* Task description *
In the entries that follow, find the line containing "left shoulder: (223, 184)"; from there, copy every line exactly through the line containing "right elbow: (46, 151)".

Keypoint text descriptions:
----------------------------------------
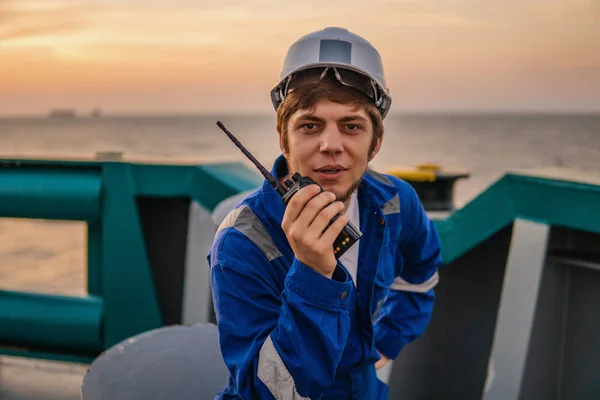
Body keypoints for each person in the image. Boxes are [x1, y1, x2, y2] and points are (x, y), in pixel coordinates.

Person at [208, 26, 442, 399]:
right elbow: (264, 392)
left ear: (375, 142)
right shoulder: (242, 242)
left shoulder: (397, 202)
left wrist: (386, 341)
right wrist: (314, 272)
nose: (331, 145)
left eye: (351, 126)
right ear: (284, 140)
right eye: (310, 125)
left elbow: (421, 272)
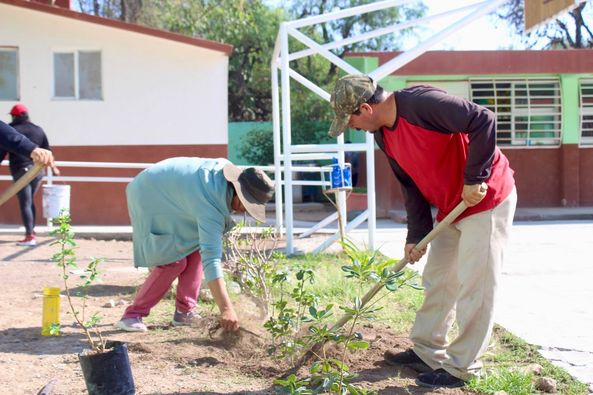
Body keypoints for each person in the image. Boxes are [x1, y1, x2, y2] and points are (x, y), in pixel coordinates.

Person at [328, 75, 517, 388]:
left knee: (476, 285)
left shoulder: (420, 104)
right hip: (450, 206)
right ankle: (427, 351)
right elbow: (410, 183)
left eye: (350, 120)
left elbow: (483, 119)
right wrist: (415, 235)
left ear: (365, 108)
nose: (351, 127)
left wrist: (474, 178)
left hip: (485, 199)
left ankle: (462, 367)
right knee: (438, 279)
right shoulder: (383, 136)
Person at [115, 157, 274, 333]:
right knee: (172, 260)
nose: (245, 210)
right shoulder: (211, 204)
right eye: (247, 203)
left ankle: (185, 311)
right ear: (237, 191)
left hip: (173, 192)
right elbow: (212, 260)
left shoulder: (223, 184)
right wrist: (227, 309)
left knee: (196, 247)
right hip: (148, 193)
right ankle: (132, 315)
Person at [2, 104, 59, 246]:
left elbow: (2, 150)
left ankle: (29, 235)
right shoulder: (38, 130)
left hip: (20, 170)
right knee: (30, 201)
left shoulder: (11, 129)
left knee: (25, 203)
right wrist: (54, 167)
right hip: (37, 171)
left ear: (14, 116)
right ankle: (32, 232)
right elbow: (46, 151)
----------------------------------------
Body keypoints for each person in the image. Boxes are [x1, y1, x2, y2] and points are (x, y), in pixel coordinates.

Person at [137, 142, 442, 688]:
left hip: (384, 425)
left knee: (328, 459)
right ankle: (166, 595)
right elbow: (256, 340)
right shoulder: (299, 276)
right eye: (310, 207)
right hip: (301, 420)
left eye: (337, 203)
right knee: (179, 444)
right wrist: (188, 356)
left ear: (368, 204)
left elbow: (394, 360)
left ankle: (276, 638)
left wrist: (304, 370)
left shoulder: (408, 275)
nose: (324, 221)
----------------------------------------
* Exercise solution *
left shoulder: (223, 184)
right wrist: (227, 309)
left knee: (196, 247)
right hip: (148, 193)
right ankle: (132, 315)
Person at [2, 104, 59, 246]:
left elbow: (2, 150)
left ankle: (29, 235)
right shoulder: (38, 130)
left hip: (20, 170)
right knee: (30, 201)
left shoulder: (11, 129)
left knee: (25, 203)
right wrist: (54, 167)
right hip: (37, 171)
left ear: (14, 116)
right ankle: (32, 232)
right elbow: (46, 151)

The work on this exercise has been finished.